Multimode fibers have larger core diameters than single-mode fibers, 50 μm and 62.5 μm.

It can carry the transmission of multiple optical signals. Because of this, multimode fiber has a large intermodal dispersion, and its transmission performance is poor, the frequency band is narrow, and the capacity is small.

Therefore, multimode fiber is usually used for short-distance transmission.


Plastic Optical Fiber (POF)

Plastic Optical Fiber (POF) is a large-core step-index fiber with a core diameter of 1 mm.

The large size makes it easier to install and connect to devices, light sources, detectors, etc., even by non-professionals. At the same time, the cost of using plastic optical fibers is relatively lower, so for applications that do not require long-distance high bandwidth, plastic optical fibers are more competitive and are a good choice for short-distance data transmission.

What are the advantages and disadvantages of fiber optic cables?


Security - All major businesses rely on high levels of security to protect themselves from hackers and thieves.

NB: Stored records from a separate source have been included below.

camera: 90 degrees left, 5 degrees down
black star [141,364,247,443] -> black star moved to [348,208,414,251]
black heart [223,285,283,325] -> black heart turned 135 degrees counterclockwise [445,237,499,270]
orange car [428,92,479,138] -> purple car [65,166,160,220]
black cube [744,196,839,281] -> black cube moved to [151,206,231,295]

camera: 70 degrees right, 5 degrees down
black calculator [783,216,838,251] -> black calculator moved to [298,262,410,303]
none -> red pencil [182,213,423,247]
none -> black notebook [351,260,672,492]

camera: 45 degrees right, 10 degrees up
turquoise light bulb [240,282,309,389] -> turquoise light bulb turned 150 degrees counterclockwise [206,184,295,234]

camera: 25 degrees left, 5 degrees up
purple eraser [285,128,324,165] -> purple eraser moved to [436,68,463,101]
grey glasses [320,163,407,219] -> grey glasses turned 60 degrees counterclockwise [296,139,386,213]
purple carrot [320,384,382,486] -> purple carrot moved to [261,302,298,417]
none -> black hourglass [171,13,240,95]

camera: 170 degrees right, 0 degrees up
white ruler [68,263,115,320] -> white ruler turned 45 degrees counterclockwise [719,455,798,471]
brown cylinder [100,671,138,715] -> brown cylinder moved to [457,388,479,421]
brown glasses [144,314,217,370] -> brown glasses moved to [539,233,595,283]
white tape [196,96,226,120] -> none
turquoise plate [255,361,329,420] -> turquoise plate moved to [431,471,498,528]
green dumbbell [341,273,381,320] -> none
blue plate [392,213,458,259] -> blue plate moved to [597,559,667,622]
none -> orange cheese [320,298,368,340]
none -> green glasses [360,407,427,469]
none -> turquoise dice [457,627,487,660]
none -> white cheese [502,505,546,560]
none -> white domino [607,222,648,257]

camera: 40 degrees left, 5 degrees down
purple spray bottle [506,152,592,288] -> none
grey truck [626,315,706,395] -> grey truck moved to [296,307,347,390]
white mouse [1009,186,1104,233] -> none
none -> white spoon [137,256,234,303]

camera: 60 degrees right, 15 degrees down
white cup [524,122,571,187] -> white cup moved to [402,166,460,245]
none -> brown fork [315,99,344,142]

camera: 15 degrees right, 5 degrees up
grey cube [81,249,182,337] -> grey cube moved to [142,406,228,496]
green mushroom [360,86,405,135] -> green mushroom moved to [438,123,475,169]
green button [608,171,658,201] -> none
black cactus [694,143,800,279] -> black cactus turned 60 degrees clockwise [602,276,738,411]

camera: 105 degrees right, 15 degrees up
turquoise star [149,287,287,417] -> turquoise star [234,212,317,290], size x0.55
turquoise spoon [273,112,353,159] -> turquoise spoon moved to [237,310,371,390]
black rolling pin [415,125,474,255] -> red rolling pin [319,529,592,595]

 Data in fiber is very secure and can help keep your business safe. Hackers can't listen to the signal while it's traveling, because fiber-optic lines don't radiate signals.

 On top of that, any breach that physically disrupts the system will cause the entire system to fail.

Connection - Connection quality helps give you the fastest internet speeds, picture quality on your TV, and clearest phone voice quality.

Electromagnetic Interference (EMI) is airborne interference caused by electromagnetic radiation. Excessive EMI in the air and signal quality using common wires is bound to degrade or weaken.

Fiber optic cables are designed to be highly EMI resistant and have low bit error rates.



Damage - Due to the thinner and lighter construction, the fibers are more fragile than regular metal wire.

Building renovations and rewiring can cause unexpected wiring cuts because cables are too small.

Fuse - Due to the high power of fiber optic lines, multiple networks can be at risk of fiber fuse fuses when operating at high power.

Fiber fuses can occur when too much light encounters defects in fiber cleavage. Fiber fuses are capable of destroying long wires in a very short period of time.